Instructions to follow
With pictures left out, output exactly the lines from the line holding "Could you estimate a 3D bounding box around the perforated" through the end of the data, both included.

Collected data:
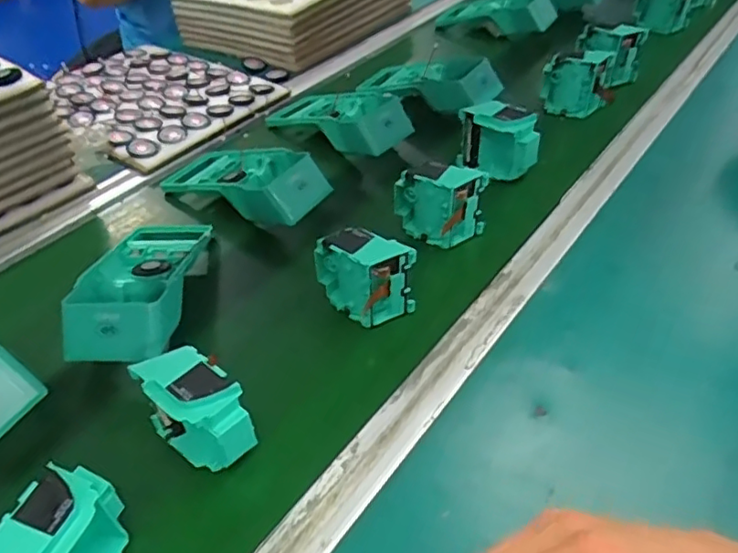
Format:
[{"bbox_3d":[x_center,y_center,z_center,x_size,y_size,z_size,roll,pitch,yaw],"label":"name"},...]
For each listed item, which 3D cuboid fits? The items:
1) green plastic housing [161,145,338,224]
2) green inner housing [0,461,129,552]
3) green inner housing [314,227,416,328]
[{"bbox_3d":[-0.134,-0.106,0.655,0.190,0.048,0.088,22,48,24],"label":"green plastic housing"},{"bbox_3d":[-0.176,0.160,0.355,0.045,0.081,0.078,17,46,20],"label":"green inner housing"},{"bbox_3d":[-0.004,0.002,0.522,0.075,0.084,0.041,32,53,32],"label":"green inner housing"}]

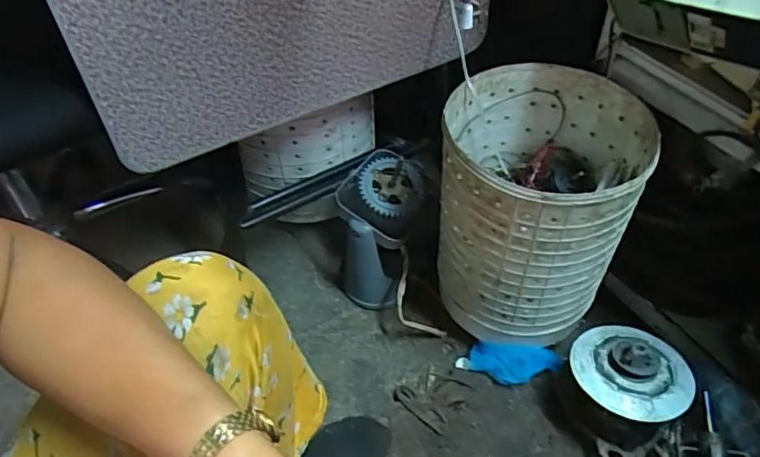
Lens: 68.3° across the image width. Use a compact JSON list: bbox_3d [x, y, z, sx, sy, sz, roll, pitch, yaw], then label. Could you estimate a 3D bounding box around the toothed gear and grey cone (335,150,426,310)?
[{"bbox_3d":[0.002,-0.007,0.956,0.140,0.235,0.171,9,41,9],"label":"toothed gear and grey cone"}]

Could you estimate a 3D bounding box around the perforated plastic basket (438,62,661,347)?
[{"bbox_3d":[0.213,-0.020,0.804,0.242,0.322,0.252,9,47,11],"label":"perforated plastic basket"}]

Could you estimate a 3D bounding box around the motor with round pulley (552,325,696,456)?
[{"bbox_3d":[0.337,0.218,0.775,0.144,0.144,0.150,-1,46,1],"label":"motor with round pulley"}]

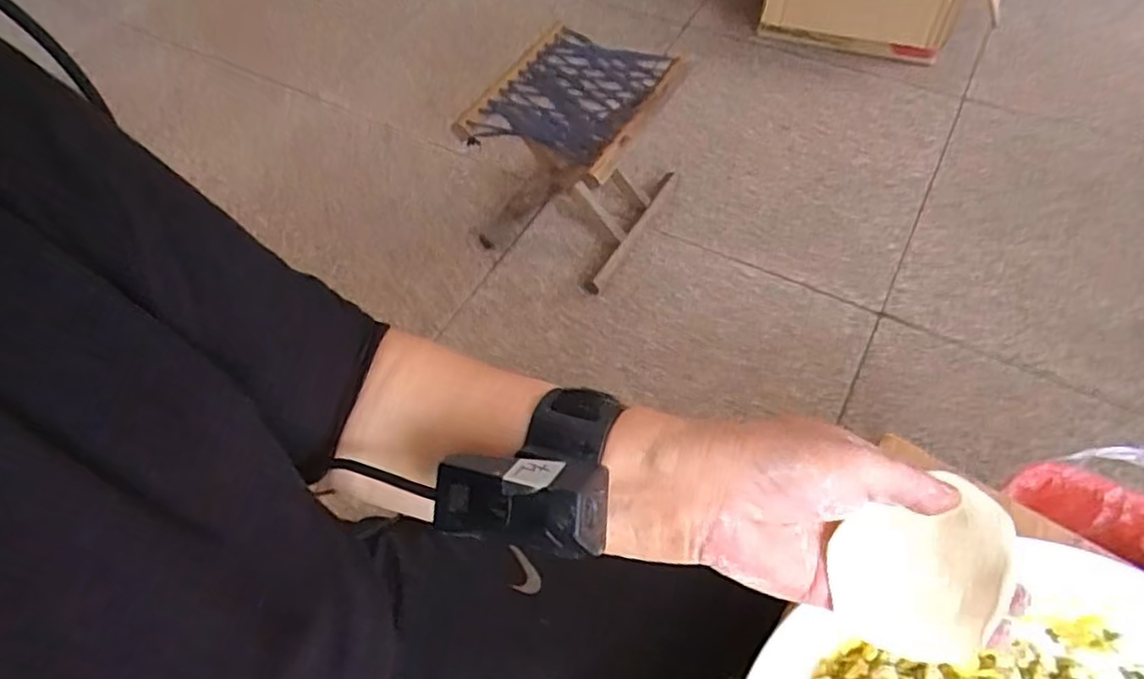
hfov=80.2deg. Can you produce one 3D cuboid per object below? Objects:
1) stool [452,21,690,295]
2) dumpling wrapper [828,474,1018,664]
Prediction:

Result of this exercise
Could you estimate a 3D bounding box around the perforated plastic basket (438,62,661,347)?
[{"bbox_3d":[0.213,-0.020,0.804,0.242,0.322,0.252,9,47,11],"label":"perforated plastic basket"}]

Could you estimate a 3D bounding box around the motor with round pulley (552,325,696,456)?
[{"bbox_3d":[0.337,0.218,0.775,0.144,0.144,0.150,-1,46,1],"label":"motor with round pulley"}]

hfov=80.2deg. Can you produce one 3D cuboid per object below? Objects:
1) stool [452,21,690,295]
2) dumpling wrapper [828,474,1018,664]
Prediction:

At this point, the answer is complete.